|
|
|
|
|
by pgaddict
35 days ago
|
|
Interesting paper. I only started reading / digesting it, but: - I'm not sure how to interpret the Figure 1. It says "Flash writes (KB) per page", but it doesn't really say which page sizes were used. AFAIK MySQL has 16K by default, PostgreSQL has 8K, LeanStore has 4K, but that which makes the numbers a bit hard to compare. - Likewise, I'm a bit unsure about the doublewrite buffering in Postgres, described as "indirect". Postgres doesn't really do doublewrite (we really should, I think), we write pages to WAL and then to data files. I assume that's what is meant by "indirect" in the paper. But this very much depends on the checkpoint frequency and write pattern, as the FPI is written only for the first page change. I wonder if the results in the paper consider this. Maybe the workload is such that it always hits the page just once between checkpoints (i.e. a worst case).

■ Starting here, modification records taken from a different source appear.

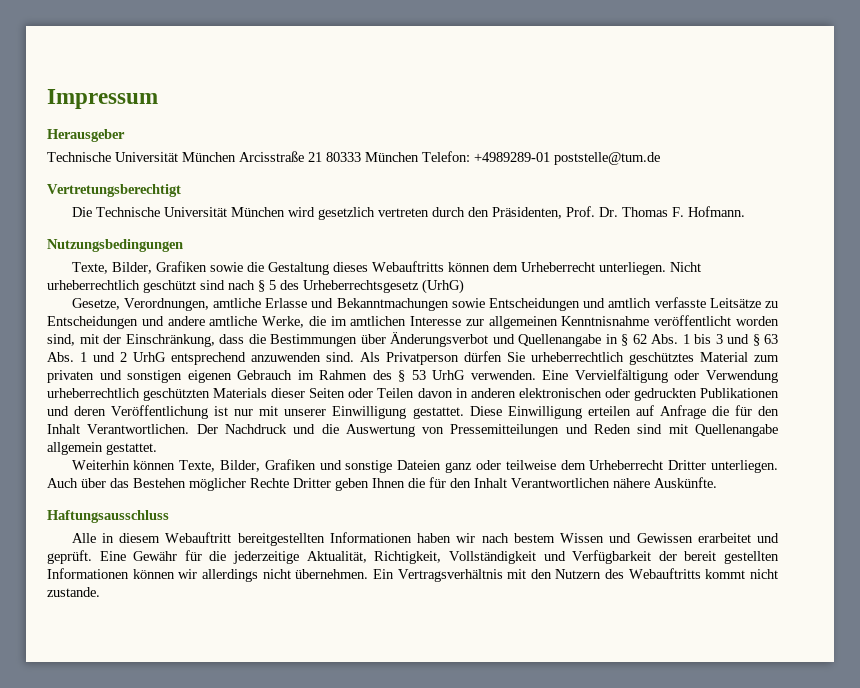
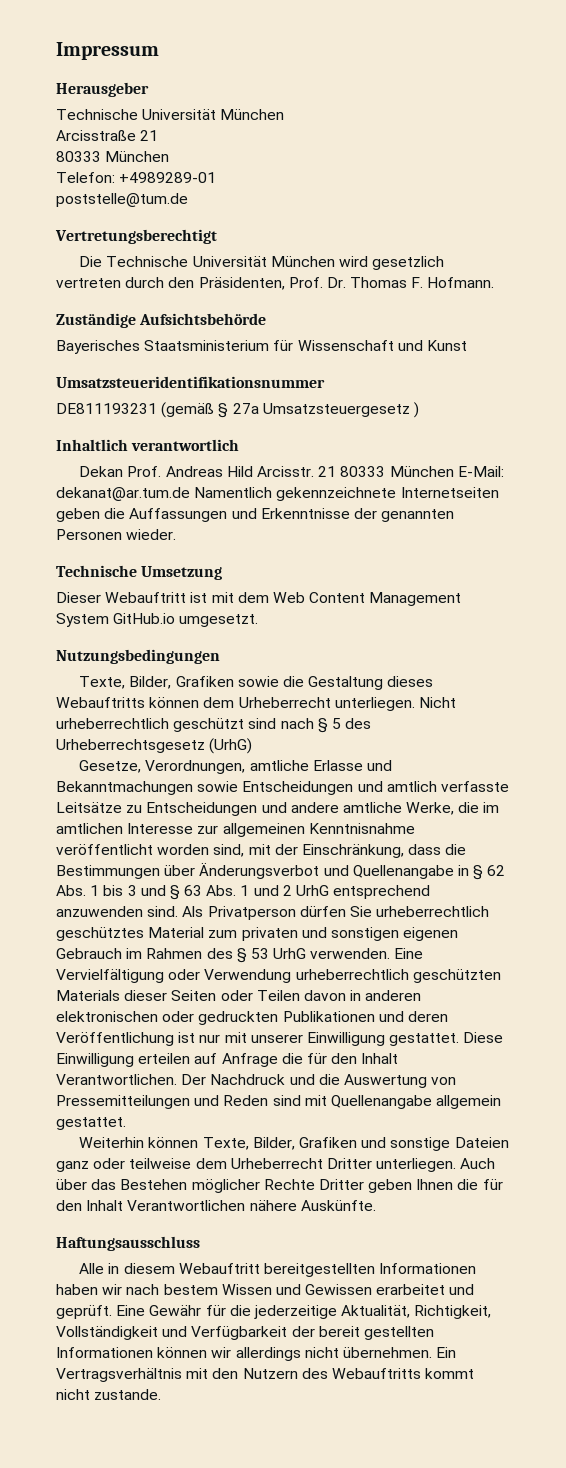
(236, 157) none -> (285, 114) //
[326,152,419,162] 80333 München -> [56,151,170,162] // 80333 München //
(550, 157) none -> (217, 177) //
(745, 211) none -> [56,313,267,328] [56,340,467,354] [56,376,325,388] [56,402,419,418] [56,439,240,451] [79,466,504,477] [56,487,499,501] [56,508,455,522] [56,529,177,540] [56,565,223,580] [56,592,462,606] [56,613,259,627] // Zuständige Aufsichtsbehörde // Bayerisches Staatsministerium für Wissenschaft und Kunst // Umsatzsteueridentifikationsnummer // DE811193231 (gemäß § 27a Umsatzsteuergesetz ) // Inhaltlich verantwortlich // Dekan Prof. Andreas Hild Arcisstr. 21 80333 München E-Mail: dekanat@ar.tum.de Namentlich gekennzeichnete Internetseiten geben die Auffassungen und Erkenntnisse der genannten Personen wieder. // Technische Umsetzung // Dieser Webauftritt ist mit dem Web Content Management System GitHub.io umgesetzt.

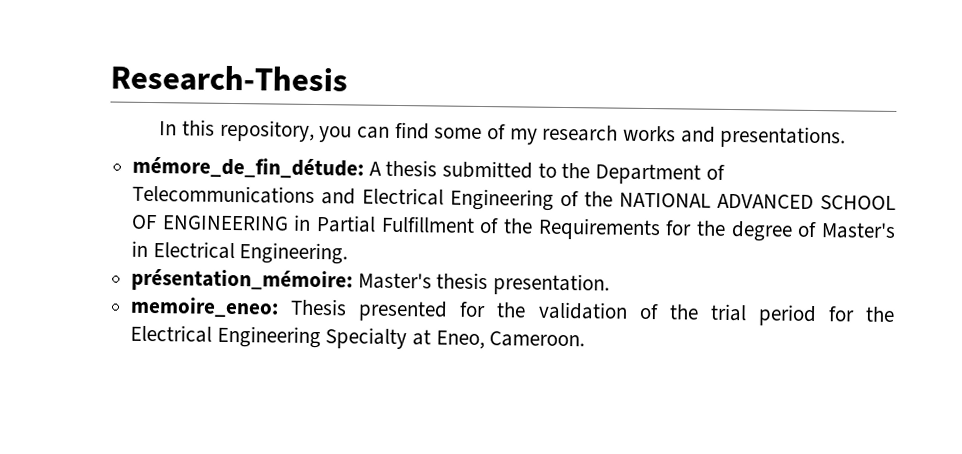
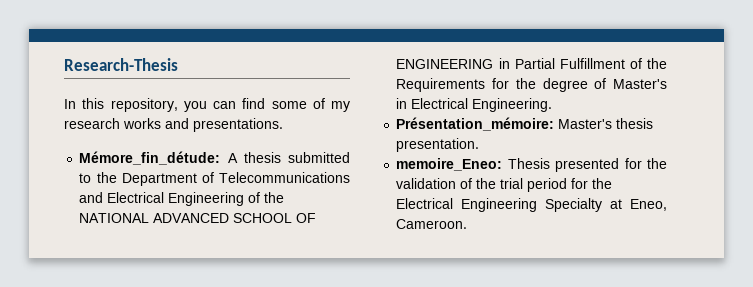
[132,156,365,179] mémore_de_fin_détude: -> [79,151,221,165] Mémore_fin_détude:
[131,268,354,293] présentation_mémoire: -> [396,117,555,131] Présentation_mémoire:
[130,296,280,318] memoire_eneo: -> [396,158,503,171] memoire_Eneo:

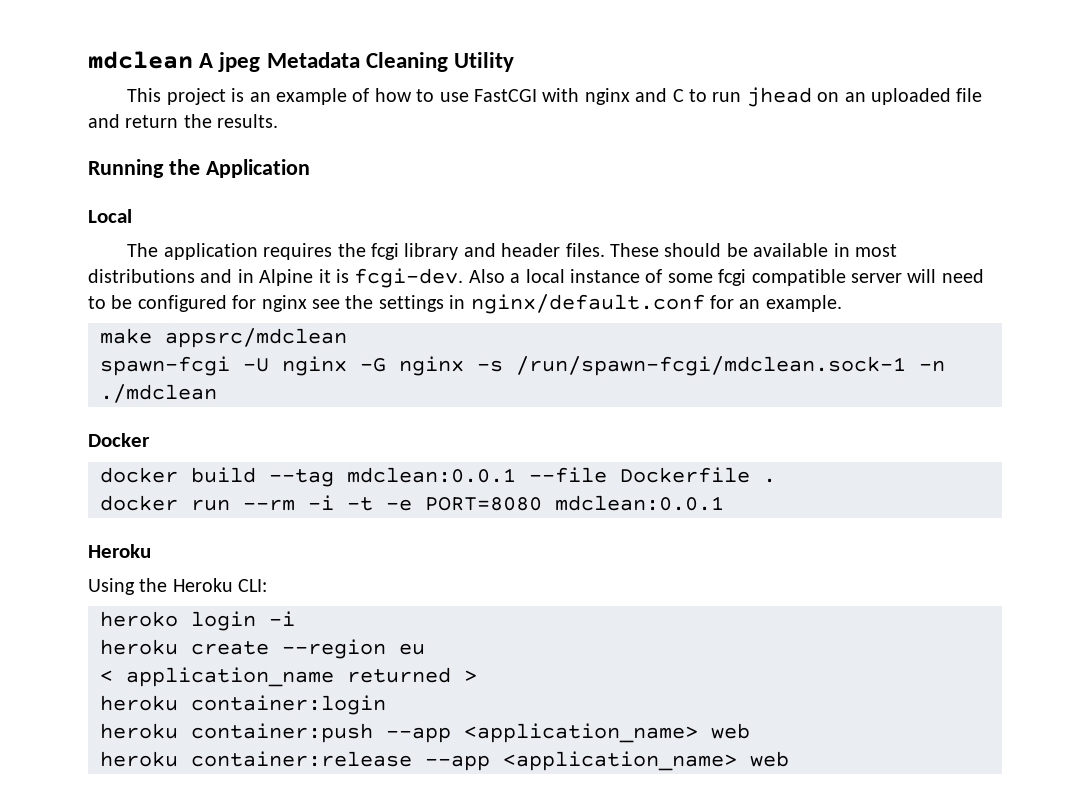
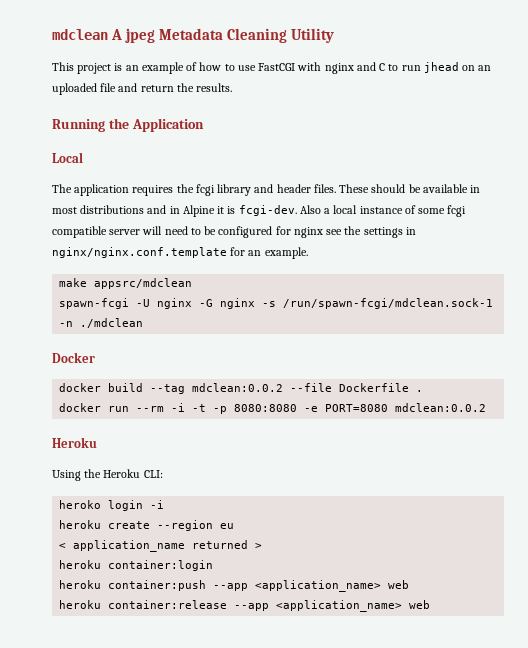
[470,294,705,314] nginx/default.conf -> [52,247,227,258] nginx/nginx.conf.template
[347,467,516,483] mdclean:0.0.1 -> [192,383,284,392] mdclean:0.0.2
(373, 504) none -> [213,404,298,414] -p 8080:8080
[555,495,724,511] mdclean:0.0.1 -> [395,403,487,412] mdclean:0.0.2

Also, the WAL part is nicely sequential, which should play nice with SSDs. |
|
The caption of Figure 1 lists the page size used by each system (i.e., the default configuration).
We use different page sizes across systems, and as you said, it is a bit difficult to compare them directly apples-to-apples. This is actually intentional! Because this also exposes the B-tree index-level write amplification effects. In that sense, Figure 1 kind of suggests that larger page sizes may not necessarily be great for write amplification.
And yes, you are correct regarding Postgres. Instead of having a separate doublewrite buffer file, Postgres relies on WAL full-page writes, which indirectly trigger additional checkpoint writes, so the effect is not entirely straightforward to quantify. To explain that, we discuss how we measured DB WAF for Postgres in Section 10.7 (“How can we calculate DB WAF on other DBMSs?”) of the appendix version: https://arxiv.org/pdf/2603.09927
Regarding the WAL part, yes, the WAL itself is nicely sequential and should generally behave well on SSDs. But once it gets mixed with small random writes that are eventually persisted to flash, it will unfortunately still likely suffer from SSD WAF.